Pero no toda la experiencia ha sido negativa. La buena noticia es que la bancada democrática de ese parlamento, formada por el Partido Liberal Constitucionalista, la Alianza Liberal Nicaragüense y la Alianza Movimiento Renovador Sandinista, logró constituir un frente para impedir la regresión estalinista de Ortega. Y ya era hora, porque, pese a las diferencias que separan a estos grupos, los rasgos que los unen, especialmente el respeto por las libertades individuales, son mucho más importantes, y lo que está en juego es la posibilidad de que Nicaragua vuelva a caer en una etapa de atropellos y violencia política que ya parecía superada.

La clave de la supervivencia de la democracia en ese país acaso está en la unión del fragmentado partido liberal, dos tendencias que cuentan con más del cincuenta por ciento de apoyo popular. Y el elemento fundamental que explica esa división es el destino del ex presidente Arnoldo Alemán, condenado por los tribunales, pero mantenido fuera de la cárcel por un pacto con los sandinistas que hizo posible que Ortega regresara al poder y Alemán continuara en libertad.

¿Cómo puede frenarse a Ortega, recomponer el mapa político y proteger la democracia? Los liberales nicaragüenses estudian una pragmática fórmula que parece razonable: decretar una amplia amnistía que ponga fin a las persecuciones judiciales y así privar a Ortega de la capacidad de chantaje que ejerce sobre los líderes políticos de la oposición. Es verdad que esta solución contiene elementos negativos, pero no se puede poner en peligro a todo un pueblo por meter en la cárcel a un político acusado de corrupción.

En todo caso, este triste episodio debería servir como punto de partida de un radical propósito de enmienda de toda la clase política nicaragüense, y especialmente de los liberales. Es verdad que en los tres gobiernos postsandinistas el país dio un cambio tremendo en el orden material y en el clima de libertades que se logró forjar, pero la inescrupulosa manera en que, a veces, se manejaron las instituciones republicanas, convirtiendo en una burla la independencia de los poderes públicos, sólo sirvió para debilitar la confianza de la sociedad en sus gobernantes y para abrirle la puerta a potenciales aventuras antidemocráticas.

En el 2010 —a la vuelta de la esquina— se cumplirá el vigésimo aniversario de la derrota en las urnas de Daniel Ortega y del triunfo de Violeta Chamorro.
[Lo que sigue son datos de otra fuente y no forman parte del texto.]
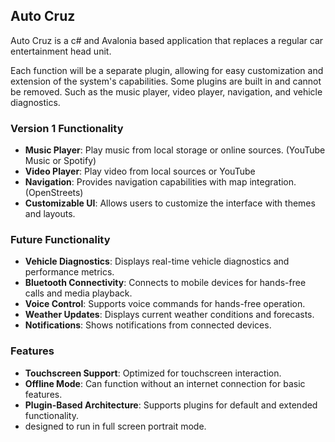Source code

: ## Auto Cruz
Auto Cruz is a c# and Avalonia based application that replaces a regular car entertainment head unit.

Each function will be a separate plugin, allowing for easy customization and extension of the system's capabilities.  Some plugins are built in and cannot be removed. Such as the music player, video player, navigation, and vehicle diagnostics.

### Version 1 Functionality
- **Music Player**: Play music from local storage or online sources. (YouTube Music or Spotify)
- **Video Player**: Play video from local sources or YouTube 
- **Navigation**: Provides navigation capabilities with map integration.  (OpenStreets)
- **Customizable UI**: Allows users to customize the interface with themes and layouts.


### Future Functionality 
- **Vehicle Diagnostics**: Displays real-time vehicle diagnostics and performance metrics.
- **Bluetooth Connectivity**: Connects to mobile devices for hands-free calls and media playback.
- **Voice Control**: Supports voice commands for hands-free operation.
- **Weather Updates**: Displays current weather conditions and forecasts.
- **Notifications**: Shows notifications from connected devices.

### Features
- **Touchscreen Support**: Optimized for touchscreen interaction.
- **Offline Mode**: Can function without an internet connection for basic features.
- **Plugin-Based Architecture**: Supports plugins for default and extended functionality.
- designed to run in full screen portrait mode.

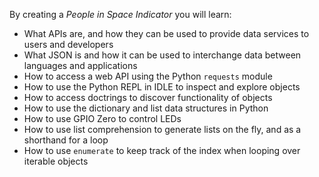 By creating a *People in Space Indicator* you will learn:

- What APIs are, and how they can be used to provide data services to users and developers
- What JSON is and how it can be used to interchange data between languages and applications
- How to access a web API using the Python `requests` module
- How to use the Python REPL in IDLE to inspect and explore objects
- How to access doctrings to discover functionality of objects
- How to use the dictionary and list data structures in Python
- How to use GPIO Zero to control LEDs
- How to use list comprehension to generate lists on the fly, and as a shorthand for a loop
- How to use `enumerate` to keep track of the index when looping over iterable objects
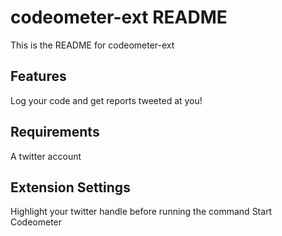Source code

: # codeometer-ext README

This is the README for codeometer-ext

## Features

Log your code and get reports tweeted at you!

## Requirements

A twitter account

## Extension Settings

Highlight your twitter handle before running the command Start Codeometer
Esa victoria, que entonces parecía casi imposible, costó un río de sangre, y los demócratas nicaragüenses heredaron un país destruido que ha resurgido de las cenizas. Los liberales (y los conservadores que se les han unido), juntos, si renuncian al cainismo y se deciden a colaborar lealmente, pueden preservarlo, lograr que prospere, y legarles a sus hijos una nación mejor que la que ellos vivieron. Si no lo hacen serán responsables del desastre que probablemente ocurra.